Problem requirements: Search the records that follow and extract every line containing the string "roles".

Rendered images with source text:
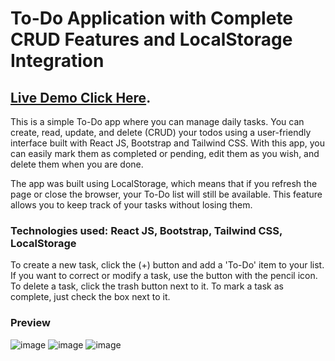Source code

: # To-Do Application with Complete CRUD Features and LocalStorage Integration

## [Live Demo Click Here](https://todo-app-crud-ts.netlify.app/).

This is a simple To-Do app where you can manage daily tasks. You can create, read, update, and delete (CRUD) your todos using a user-friendly interface built with React JS, Bootstrap and Tailwind CSS. With this app, you can easily mark them as completed or pending, edit them as you wish, and delete them when you are done.

The app was built using LocalStorage, which means that if you refresh the page or close the browser, your To-Do list will still be available. This feature allows you to keep track of your tasks without losing them.

### Technologies used: React JS, Bootstrap, Tailwind CSS, LocalStorage

To create a new task, click the (+) button and add a 'To-Do' item to your list. If you want to correct or modify a task, use the button with the pencil icon. To delete a task, click the trash button next to it. To mark a task as complete, just check the box next to it.

### Preview

![image](https://github.com/freidzonCalderon/todo-app-localstorage-ts/assets/102637227/d0defbcc-cade-4cb2-8d32-c14b979fb2f7)
![image](https://github.com/freidzonCalderon/todo-app-localstorage-ts/assets/102637227/5aac290c-b9fd-44f6-9694-15c4d7a73d14)
![image](https://github.com/freidzonCalderon/todo-app-localstorage-ts/assets/102637227/5e460d13-de2c-4c10-93aa-fb3926775129)
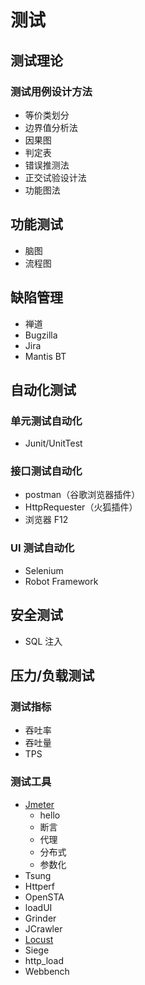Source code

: # 测试
## 测试理论
### 测试用例设计方法
  - 等价类划分
  - 边界值分析法
  - 因果图
  - 判定表
  - 错误推测法
  - 正交试验设计法
  - 功能图法

## 功能测试
  - 脑图
  - 流程图

## 缺陷管理
  - 禅道
  - Bugzilla
  - Jira
  - Mantis BT

## 自动化测试
### 单元测试自动化
  - Junit/UnitTest

### 接口测试自动化
  - postman（谷歌浏览器插件）
  - HttpRequester（火狐插件）
  - 浏览器 F12

### UI 测试自动化
  - Selenium
  - Robot Framework

## 安全测试
  - SQL 注入

## 压力/负载测试
### 测试指标
  - 吞吐率
  - 吞吐量
  - TPS
### 测试工具
- [Jmeter](http://jmeter.apache.org/)
  - hello
  - 断言
  - 代理
  - 分布式
  - 参数化
- Tsung
- Httperf
- OpenSTA
- loadUI
- Grinder
- JCrawler
- [Locust](http://locust.io/)
- Siege
- http_load
- Webbench
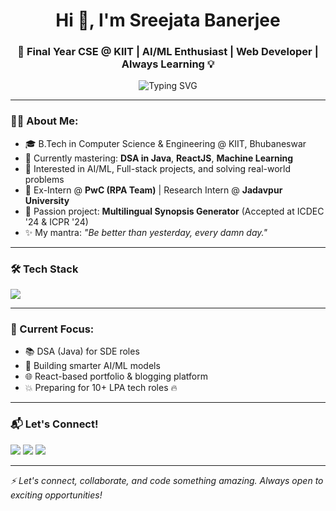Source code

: <h1 align="center">Hi 👋, I'm Sreejata Banerjee</h1>
<h3 align="center">🚀 Final Year CSE @ KIIT | AI/ML Enthusiast | Web Developer | Always Learning 💡</h3>

<p align="center">
  <img src="https://readme-typing-svg.demolab.com?font=Fira+Code&pause=1000&color=fbb4c4&center=true&vCenter=true&width=435&lines=Learn.+Build.+Win.;Passionate+about+AI%2FML+%26+Web+Development;Growth+Mindset+on+beast+mode+%F0%9F%94%A5" alt="Typing SVG" />
</p>

---

### 👩‍💻 About Me:
- 🎓 B.Tech in Computer Science & Engineering @ KIIT, Bhubaneswar
- 🌱 Currently mastering: **DSA in Java**, **ReactJS**, **Machine Learning**
- 🧠 Interested in AI/ML, Full-stack projects, and solving real-world problems
- 💼 Ex-Intern @ **PwC (RPA Team)** | Research Intern @ **Jadavpur University**
- 📌 Passion project: **Multilingual Synopsis Generator** (Accepted at ICDEC '24 & ICPR '24)
- ✨ My mantra: *"Be better than yesterday, every damn day."*

---

### 🛠️ Tech Stack
<p align="left">
  <img src="https://skillicons.dev/icons?i=python,java,cpp,html,css,js,react,flask,mysql,git,github" />
</p>

---

### 🧠 Current Focus:
- 📚 DSA (Java) for SDE roles
- 🤖 Building smarter AI/ML models
- 🌐 React-based portfolio & blogging platform
- 💥 Preparing for 10+ LPA tech roles 🔥

---

### 📬 Let's Connect!
<p align="left">
  <a href="mailto:sreejata.banerjee.01@gmail.com"><img src="https://img.shields.io/badge/Gmail-D14836?style=for-the-badge&logo=gmail&logoColor=white"/></a>
  <a href="https://www.linkedin.com/in/sreejatabanerjee/"><img src="https://img.shields.io/badge/LinkedIn-blue?style=for-the-badge&logo=linkedin&logoColor=white"/></a>
  <a href="https://instagram.com/s.r.e.e.j.a.t.a"><img src="https://img.shields.io/badge/Instagram-E4405F?style=for-the-badge&logo=instagram&logoColor=white"/></a>
</p>

---

*⚡ Let's connect, collaborate, and code something amazing. Always open to exciting opportunities!*
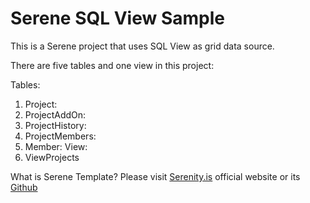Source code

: # Serene SQL View Sample

This is a Serene project that uses SQL View as grid data source.

There are five tables and one view in this project:

Tables:
1. Project: 
2. ProjectAddOn:
3. ProjectHistory:
4. ProjectMembers:
5. Member:
View:
1. ViewProjects


What is Serene Template? Please visit [Serenity.is](https://serenity.is) official website or its [Github](https://github.com/serenity-is/Serenity/)
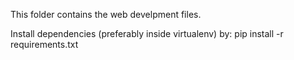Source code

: This folder contains the web develpment files.

Install dependencies (preferably inside virtualenv) by:
pip install -r requirements.txt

Answer space:
- 📚 DSA (Java) for SDE roles
- 💥 Preparing for 10+ LPA tech roles 🔥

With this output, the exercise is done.